*SELECTED PASSAGE*:
━━━━━━━━━━━━━━━━
Using services in AngularJS to share state

This post walks through using an AngularJS service to share state

In AngularJS services can be used to share state across multiple views and controllers. This can be useful for several reasons. It can allow the application to go between views without having to wait on web requests to go get the data again from the server. Another useful benefit is to allow 2 controllers to share the same data. For example if you add an item in an editing controller you may want to see that change reflected in a summary chart at the same time.

As an example imagine an application that allows a user to design a donut with the toppings and dough flavor they select. To maintain the state of the user’s selections an AngularJS service will be used. To identify which donut the user is creating a donutId will be stored in the $state AngularJS service. The application also has a service that provides access the web API for the donut application.
━━━━━━━━━━━━━━━━
*WHAT IS REQUIRED*: Copy out the whole post about sharing state with AngularJS services, word for word.
━━━━━━━━━━━━━━━━
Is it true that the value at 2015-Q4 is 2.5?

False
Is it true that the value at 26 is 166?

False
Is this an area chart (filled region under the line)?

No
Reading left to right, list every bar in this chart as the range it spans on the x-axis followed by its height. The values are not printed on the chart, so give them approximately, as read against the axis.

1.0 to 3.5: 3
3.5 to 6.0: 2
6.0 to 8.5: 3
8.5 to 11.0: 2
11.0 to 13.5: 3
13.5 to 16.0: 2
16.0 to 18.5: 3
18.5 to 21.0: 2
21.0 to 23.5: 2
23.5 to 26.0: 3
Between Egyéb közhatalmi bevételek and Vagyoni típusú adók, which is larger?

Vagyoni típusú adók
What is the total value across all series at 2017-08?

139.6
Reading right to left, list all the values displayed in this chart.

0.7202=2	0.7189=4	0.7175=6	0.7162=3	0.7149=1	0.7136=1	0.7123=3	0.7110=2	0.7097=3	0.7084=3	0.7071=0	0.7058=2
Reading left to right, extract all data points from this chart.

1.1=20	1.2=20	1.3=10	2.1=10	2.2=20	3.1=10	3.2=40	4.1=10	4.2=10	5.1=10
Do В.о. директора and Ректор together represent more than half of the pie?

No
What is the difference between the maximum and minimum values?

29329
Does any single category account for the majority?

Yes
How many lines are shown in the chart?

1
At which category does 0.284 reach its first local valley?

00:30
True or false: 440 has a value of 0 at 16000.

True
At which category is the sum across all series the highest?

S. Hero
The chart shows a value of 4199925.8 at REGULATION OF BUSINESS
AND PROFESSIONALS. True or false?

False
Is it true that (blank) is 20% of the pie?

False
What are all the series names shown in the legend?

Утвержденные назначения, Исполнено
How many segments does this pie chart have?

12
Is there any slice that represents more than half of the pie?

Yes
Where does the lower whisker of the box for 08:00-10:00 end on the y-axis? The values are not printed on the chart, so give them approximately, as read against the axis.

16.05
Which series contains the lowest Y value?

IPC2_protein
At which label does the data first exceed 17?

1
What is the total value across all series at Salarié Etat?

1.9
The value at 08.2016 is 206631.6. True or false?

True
━━━━━━━━━━━━━━━━
*FINISHED TASK*:
Using services in AngularJS to share state

This post walks through using an AngularJS service to share state

In AngularJS services can be used to share state across multiple views and controllers. This can be useful for several reasons. It can allow the application to go between views without having to wait on web requests to go get the data again from the server. Another useful benefit is to allow 2 controllers to share the same data. For example if you add an item in an editing controller you may want to see that change reflected in a summary chart at the same time.

As an example imagine an application that allows a user to design a donut with the toppings and dough flavor they select. To maintain the state of the user’s selections an AngularJS service will be used. To identify which donut the user is creating a donutId will be stored in the $state AngularJS service. The application also has a service that provides access the web API for the donut application.